*Task requirements*
For each statement below, say yes or no to whether it agrees with the forum thread about the train-track clip, and quote the thread's exact deciding words. (a) One poster said the clip could be found on YouTube. (b) blinkbelle saw the clip on YouTube. (c) pc7 reported that CIE are going to prosecute.

____ Extract provided

# mikey pikey on the track bebo



## pc7 (1 Aug 2007)

just say news there they showed the clip of the guy who hid under the train tracks - what an idiot clip was called mikey pikey on the track or something can't find it on bebo - was it removed??


----------



## PM1234 (1 Aug 2007)

If they haven't they should. 
Aren't the gardai investigating it now?


----------



## pc7 (1 Aug 2007)

yeah and CIE are going to prosecute wanted to take a look to see what kind of quality the video was, although they should be able to find him through bebo friends etc. Just caugh the tail end of it on the news scary stuff! must have a few screws loose


----------



## ivuernis (2 Aug 2007)

The clip is up on You Tube if you want to see the lunatic in action.


----------



## pc7 (2 Aug 2007)

god that would make your blood cold, what a pack of morons,


----------



## blinkbelle (2 Aug 2007)

saw this on the news yesterday evening. they musnt have any cop on. scared the life outta me


----------



## car (2 Aug 2007)

thats nothing, have you seen the one where the norwegian kids made a rollercoaster coaster out of train tracks, crazy

http://www.youtube.com/watch?v=kaOEmDJUNmM


----------

________
____ Excerpted data

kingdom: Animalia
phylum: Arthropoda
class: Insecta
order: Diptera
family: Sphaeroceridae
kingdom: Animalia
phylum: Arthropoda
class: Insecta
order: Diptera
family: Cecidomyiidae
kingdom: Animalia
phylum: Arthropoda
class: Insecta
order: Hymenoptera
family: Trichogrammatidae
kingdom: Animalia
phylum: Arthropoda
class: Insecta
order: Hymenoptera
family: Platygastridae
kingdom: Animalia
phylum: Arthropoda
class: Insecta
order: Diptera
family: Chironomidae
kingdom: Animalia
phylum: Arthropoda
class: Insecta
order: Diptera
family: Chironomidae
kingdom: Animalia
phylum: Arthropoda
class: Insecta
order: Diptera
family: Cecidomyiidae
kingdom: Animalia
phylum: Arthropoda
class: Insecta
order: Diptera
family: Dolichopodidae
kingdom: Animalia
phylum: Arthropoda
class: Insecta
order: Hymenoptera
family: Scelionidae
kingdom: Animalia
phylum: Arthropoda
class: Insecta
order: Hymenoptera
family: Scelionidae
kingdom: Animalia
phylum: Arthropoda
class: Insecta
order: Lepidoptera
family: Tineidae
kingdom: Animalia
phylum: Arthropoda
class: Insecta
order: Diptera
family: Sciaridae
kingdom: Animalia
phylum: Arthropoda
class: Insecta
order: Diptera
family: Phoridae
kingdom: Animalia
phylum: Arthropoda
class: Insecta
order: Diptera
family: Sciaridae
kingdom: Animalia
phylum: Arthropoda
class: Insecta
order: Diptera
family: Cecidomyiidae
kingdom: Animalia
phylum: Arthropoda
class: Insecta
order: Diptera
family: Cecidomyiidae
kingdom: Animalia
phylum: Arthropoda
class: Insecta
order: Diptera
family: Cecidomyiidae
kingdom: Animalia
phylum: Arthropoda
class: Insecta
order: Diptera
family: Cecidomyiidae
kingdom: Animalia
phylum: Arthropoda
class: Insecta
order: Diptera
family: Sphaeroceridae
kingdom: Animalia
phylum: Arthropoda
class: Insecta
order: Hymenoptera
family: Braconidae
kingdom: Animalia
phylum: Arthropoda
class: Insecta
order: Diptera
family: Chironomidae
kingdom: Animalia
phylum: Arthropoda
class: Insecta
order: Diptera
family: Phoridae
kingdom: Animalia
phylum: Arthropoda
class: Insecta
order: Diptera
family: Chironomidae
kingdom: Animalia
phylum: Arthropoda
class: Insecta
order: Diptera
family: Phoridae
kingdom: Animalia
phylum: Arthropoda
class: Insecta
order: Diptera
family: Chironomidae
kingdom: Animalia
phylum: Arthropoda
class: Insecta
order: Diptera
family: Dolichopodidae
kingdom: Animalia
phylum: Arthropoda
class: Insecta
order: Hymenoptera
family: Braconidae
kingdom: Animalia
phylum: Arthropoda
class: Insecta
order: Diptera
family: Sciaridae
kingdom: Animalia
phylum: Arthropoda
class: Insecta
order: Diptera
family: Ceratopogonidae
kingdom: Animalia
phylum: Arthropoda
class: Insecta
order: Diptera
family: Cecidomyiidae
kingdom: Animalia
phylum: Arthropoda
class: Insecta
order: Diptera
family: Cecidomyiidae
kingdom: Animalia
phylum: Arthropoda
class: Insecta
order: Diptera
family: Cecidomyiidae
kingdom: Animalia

________

*Worked solution*
(a) Yes: "The clip is up on You Tube if you want to see the lunatic in action."
(b) No: "saw this on the news yesterday evening."
(c) Yes: "yeah and CIE are going to prosecute."